Olongapo SubicBay BatangGapo Newscenter

Monday, July 09, 2007

SBMA tops H1 investment target

Fresh investments approved by the Subic Bay Metropolitan Authority (SBMA) reached $ 1.383 billion in the first half of the year surpassing the $ 1 billion target investments haul for the year of the country’s premier freeport zone and are expected to generate 9,853 fresh jobs..

SBMA administrator Armand C. Arreza said the investments have been committed by the 10 companies led by $ 684 million investments of Korea’s giant shipbuilder Hanjin Heavy Industries and Construction (HHIC).

The additional Hanjin investments would underwrite the remaining work under the first and second phase of the company’s project and increase HHIC’s investment in the Subic Freeport to US$ 1.684 billion. The expansion was made in response to the increasing number of vessels being ordered from the company, which currently stands at 33 container vessels.

In the meantime, HHIC recently began the fabrication of its first container vessel, costing some US$ 70 million, in its Subic Freeport shipyard.

The Korean company is also scheduled to deliver 33 medium-sized container vessels worth almost US$ 3 billion in the next two years, and build 82 large-sized ones from 2009 to 2011.

Currently, Hanjin directly employs almost 3,000 employees for its shipbuilding operations while its expansion plans are expected to open up more than 13,000 direct jobs by next year and 15,800 by 2011.

The second biggest investment registered in the January to June period is the cogeneration power project of Redondo Peninsula Energy Inc. at $ 431.64 million.

Other huge investments are from KT Global Subic Inc., $ 127 million; Subic Bay International Terminal Corp. (SBITC), $ 89 million; Philip Morris Philippines Manufacturing Inc., $ 20 million; Shin Young’s Corp., $ 5.37 million; Baypointe Hospital and Medical Center Inc., $ 4.067; Pacific Peal Airways.Com Corp., $ 2.12 million; Orient Pearl Entertainment & Management Ltd., $ 1.42 million, and Carag & Cook C4 Solutions Inc., $ 1.39 million.
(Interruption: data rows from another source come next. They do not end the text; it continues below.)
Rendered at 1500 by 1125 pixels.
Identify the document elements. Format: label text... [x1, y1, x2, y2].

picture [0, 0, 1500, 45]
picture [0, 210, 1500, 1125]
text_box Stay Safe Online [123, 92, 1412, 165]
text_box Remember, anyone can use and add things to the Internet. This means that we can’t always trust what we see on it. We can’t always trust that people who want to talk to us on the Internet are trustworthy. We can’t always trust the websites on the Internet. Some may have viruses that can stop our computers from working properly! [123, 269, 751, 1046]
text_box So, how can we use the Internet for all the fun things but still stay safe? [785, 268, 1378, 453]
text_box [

Arreza noted that Philip Morris Manufacturing Inc. may actually invest a total of $ 100 million that will transform Subic Bay into its Asian tobacco leaf logistics hub should the freeport beat Singapore in terms of efficiency of operations, Subic Bay Metropolitan Authority administrator Armand C. Arreza said.

Arreza told reporters that SBMA has recently signed a memorandum of agreement with Philip Morris for the lease of Building 8120 in the Boton area for use as the company’s temporary tobacco leaf warehouse where the American firm is going to invest an initial of $ 20 million to convert the old warehouse as its temporary staging area for tobacco leaves for the region.

The initial $ 20 million investments would be use to remodel the Building 8120 warehouse and fit it with the necessary equipment like fire suppression equipment, humidity control, among others, the preserve the quality of the tobacco leaves.

But Philip Morris would only be using the retrofitted warehouse for two years until it can decide where to put up its permanent Asian tobacco leaf logistics hub.

Arreza said that once Philip Morris chose Subic as its permanent hub, then it is going to invest an additional $ 80 million to convert the four-hectare facility into a permanent location. This American firm has a huge cigarette manufacturing in Batangas.

"It is a question of cost and efficiency but from a standpoint of cost we can be competitive with Singapore but they want to check our efficiency," Arreza said. The American giant cigarette-maker is expected to make a decision in a year’s time of their choice.
Manila Bulletin

"If we are chosen then we will be considered as a transshipment point in Asia," he said.

The concept is that the Subic warehouse would serve as its logistics hub for all the tobacco leaves coming from different countries in Asia including the Philippines. From the Subic warehouse, the tobacco leaves may get deployed in different countries as well. SBMA will turnover the warehouse in August this year.